**EXERCISE INSTRUCTIONS**
The records sit below. Return every line in them that holds the word "lines".
-------------------------
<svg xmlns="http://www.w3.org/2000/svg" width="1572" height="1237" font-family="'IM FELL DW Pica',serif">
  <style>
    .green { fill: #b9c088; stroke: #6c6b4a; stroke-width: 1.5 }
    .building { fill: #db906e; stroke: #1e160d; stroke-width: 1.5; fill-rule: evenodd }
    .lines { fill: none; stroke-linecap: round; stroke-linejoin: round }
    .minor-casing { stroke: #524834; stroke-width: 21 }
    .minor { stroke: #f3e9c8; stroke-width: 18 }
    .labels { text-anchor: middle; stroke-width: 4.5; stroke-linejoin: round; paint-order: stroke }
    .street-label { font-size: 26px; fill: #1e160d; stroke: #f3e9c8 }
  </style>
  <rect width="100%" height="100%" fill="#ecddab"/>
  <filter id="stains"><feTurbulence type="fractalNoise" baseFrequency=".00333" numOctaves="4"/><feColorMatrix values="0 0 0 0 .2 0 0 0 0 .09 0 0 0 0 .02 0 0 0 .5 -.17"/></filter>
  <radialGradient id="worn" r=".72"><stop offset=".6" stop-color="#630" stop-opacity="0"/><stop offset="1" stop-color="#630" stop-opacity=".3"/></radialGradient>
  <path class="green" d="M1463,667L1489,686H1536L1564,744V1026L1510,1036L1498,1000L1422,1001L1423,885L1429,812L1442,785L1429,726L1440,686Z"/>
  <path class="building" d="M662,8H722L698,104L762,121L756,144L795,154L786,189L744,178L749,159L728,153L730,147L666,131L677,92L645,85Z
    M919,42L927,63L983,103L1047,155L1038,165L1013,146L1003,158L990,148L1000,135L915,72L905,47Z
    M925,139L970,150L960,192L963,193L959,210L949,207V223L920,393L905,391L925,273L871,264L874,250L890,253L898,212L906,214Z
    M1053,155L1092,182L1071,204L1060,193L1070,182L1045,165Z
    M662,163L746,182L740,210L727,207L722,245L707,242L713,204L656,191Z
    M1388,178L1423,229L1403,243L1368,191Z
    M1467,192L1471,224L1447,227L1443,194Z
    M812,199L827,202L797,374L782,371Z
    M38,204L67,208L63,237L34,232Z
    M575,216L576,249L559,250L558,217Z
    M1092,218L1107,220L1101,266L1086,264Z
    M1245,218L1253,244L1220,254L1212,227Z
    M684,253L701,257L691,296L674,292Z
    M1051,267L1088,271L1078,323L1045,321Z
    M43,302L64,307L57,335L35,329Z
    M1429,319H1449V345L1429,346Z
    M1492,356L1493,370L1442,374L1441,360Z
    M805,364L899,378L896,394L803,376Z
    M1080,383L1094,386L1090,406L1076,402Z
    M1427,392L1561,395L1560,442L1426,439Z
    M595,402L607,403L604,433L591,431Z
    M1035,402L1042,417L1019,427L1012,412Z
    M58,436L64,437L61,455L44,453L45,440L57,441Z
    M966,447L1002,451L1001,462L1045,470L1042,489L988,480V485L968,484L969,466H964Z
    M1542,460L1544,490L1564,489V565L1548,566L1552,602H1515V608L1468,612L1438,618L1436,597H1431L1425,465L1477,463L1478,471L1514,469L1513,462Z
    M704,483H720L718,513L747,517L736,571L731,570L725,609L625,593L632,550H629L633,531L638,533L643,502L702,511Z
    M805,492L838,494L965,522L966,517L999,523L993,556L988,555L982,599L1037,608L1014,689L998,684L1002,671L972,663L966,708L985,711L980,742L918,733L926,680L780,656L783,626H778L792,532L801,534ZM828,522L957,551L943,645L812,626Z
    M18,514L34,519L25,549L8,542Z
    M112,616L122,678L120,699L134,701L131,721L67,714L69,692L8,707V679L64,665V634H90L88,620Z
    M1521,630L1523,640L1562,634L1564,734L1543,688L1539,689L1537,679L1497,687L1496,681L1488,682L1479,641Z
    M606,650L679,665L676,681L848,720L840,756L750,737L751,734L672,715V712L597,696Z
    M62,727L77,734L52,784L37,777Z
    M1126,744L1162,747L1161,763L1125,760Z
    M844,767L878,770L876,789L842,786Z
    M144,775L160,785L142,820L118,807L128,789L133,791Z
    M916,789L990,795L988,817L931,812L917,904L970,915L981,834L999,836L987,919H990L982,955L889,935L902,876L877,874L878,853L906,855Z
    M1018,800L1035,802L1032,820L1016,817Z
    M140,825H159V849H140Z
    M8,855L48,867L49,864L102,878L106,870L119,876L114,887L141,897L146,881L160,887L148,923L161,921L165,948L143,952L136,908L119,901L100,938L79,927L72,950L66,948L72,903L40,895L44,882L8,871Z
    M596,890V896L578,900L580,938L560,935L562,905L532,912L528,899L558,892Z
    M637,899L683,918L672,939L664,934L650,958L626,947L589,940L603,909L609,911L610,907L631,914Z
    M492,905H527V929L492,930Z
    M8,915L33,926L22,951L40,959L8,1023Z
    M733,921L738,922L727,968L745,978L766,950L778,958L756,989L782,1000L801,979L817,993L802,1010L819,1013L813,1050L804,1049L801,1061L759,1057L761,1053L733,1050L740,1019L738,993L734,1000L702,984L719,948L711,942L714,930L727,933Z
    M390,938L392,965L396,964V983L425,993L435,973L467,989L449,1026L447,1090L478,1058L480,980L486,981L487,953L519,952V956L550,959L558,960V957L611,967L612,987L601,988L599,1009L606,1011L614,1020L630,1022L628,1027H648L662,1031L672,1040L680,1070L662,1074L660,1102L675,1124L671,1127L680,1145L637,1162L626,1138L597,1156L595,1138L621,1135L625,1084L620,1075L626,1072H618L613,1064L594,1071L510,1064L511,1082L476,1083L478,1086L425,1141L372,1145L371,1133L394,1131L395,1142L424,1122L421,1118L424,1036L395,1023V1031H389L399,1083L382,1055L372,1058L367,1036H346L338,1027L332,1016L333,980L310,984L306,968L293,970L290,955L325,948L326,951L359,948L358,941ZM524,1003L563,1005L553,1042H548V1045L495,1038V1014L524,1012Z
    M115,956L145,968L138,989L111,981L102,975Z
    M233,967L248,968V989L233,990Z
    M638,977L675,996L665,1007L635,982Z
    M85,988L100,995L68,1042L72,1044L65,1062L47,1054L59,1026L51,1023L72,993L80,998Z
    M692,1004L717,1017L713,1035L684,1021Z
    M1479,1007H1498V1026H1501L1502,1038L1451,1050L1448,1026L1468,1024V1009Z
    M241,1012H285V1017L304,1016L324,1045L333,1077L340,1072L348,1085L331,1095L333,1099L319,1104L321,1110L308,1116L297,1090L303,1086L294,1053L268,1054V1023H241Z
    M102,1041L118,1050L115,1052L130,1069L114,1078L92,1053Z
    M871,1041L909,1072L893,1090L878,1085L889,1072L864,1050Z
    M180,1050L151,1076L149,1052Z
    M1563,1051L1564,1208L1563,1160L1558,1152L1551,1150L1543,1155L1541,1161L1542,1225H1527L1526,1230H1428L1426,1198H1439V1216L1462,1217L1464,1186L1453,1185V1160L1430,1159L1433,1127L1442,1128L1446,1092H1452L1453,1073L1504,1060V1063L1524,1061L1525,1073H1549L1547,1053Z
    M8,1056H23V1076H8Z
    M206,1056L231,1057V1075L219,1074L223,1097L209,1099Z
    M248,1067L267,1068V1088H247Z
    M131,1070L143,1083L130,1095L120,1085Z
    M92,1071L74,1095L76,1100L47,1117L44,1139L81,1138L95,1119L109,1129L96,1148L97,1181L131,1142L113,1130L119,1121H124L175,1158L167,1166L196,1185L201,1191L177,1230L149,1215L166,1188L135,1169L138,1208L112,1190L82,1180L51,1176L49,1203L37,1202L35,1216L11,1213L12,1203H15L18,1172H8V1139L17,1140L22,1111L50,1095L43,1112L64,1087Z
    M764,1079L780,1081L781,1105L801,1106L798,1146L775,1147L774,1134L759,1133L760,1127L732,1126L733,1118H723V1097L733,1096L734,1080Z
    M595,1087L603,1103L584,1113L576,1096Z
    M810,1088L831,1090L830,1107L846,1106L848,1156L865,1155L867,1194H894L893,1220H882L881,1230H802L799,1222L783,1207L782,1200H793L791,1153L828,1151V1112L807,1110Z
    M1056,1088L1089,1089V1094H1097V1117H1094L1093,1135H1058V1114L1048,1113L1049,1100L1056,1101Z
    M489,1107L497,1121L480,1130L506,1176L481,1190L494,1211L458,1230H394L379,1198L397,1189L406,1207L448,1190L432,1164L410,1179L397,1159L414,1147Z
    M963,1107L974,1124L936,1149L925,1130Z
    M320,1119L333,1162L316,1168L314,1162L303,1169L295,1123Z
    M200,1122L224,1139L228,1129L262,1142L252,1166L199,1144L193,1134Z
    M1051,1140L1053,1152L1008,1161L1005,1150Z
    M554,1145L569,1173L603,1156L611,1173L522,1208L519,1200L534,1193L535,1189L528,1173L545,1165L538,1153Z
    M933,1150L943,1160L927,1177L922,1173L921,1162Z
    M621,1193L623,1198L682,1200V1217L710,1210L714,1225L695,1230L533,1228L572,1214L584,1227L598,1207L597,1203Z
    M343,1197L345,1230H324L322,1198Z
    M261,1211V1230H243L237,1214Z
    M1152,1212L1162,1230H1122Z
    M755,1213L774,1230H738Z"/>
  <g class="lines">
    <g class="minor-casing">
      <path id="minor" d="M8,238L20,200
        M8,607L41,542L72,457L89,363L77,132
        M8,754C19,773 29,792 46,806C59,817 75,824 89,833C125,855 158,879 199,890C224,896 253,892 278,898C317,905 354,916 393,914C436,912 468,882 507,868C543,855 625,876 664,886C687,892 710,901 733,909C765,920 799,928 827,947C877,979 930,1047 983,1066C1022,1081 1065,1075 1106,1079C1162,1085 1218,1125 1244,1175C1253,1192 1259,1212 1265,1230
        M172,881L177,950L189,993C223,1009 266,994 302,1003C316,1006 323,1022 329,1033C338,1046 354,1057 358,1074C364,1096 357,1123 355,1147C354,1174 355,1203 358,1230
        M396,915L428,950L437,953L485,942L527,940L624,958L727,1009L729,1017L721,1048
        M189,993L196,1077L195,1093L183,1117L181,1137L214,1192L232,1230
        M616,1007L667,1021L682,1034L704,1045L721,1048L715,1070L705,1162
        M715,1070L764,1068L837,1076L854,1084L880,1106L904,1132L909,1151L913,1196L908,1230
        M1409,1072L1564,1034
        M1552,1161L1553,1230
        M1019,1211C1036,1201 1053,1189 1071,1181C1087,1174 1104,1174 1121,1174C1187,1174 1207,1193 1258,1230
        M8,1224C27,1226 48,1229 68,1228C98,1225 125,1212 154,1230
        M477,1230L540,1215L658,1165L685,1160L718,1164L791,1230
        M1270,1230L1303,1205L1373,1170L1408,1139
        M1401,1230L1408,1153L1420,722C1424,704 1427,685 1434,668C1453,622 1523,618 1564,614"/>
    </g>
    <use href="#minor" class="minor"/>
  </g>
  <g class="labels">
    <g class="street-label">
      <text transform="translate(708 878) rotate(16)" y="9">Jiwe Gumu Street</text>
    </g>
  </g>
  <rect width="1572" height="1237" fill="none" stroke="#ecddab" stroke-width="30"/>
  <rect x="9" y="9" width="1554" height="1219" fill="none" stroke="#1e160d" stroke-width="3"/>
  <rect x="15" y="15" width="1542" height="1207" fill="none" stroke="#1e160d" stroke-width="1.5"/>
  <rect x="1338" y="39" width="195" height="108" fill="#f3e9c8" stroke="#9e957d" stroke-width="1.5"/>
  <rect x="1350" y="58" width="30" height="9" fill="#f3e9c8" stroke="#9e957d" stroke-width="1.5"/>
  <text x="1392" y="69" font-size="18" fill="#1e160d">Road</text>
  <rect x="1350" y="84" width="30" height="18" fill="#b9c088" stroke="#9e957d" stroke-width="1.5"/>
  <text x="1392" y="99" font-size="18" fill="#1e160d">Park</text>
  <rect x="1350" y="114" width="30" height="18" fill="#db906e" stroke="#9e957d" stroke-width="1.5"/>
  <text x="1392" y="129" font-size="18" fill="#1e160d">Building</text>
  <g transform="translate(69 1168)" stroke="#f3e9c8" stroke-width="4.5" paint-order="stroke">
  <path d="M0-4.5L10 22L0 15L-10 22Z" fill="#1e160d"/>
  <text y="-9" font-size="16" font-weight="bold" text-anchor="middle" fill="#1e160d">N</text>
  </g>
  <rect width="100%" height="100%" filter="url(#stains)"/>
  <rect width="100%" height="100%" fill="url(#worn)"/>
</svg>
-------------------------
**EXERCISE ANSWER**
    .lines { fill: none; stroke-linecap: round; stroke-linejoin: round }
  <g class="lines">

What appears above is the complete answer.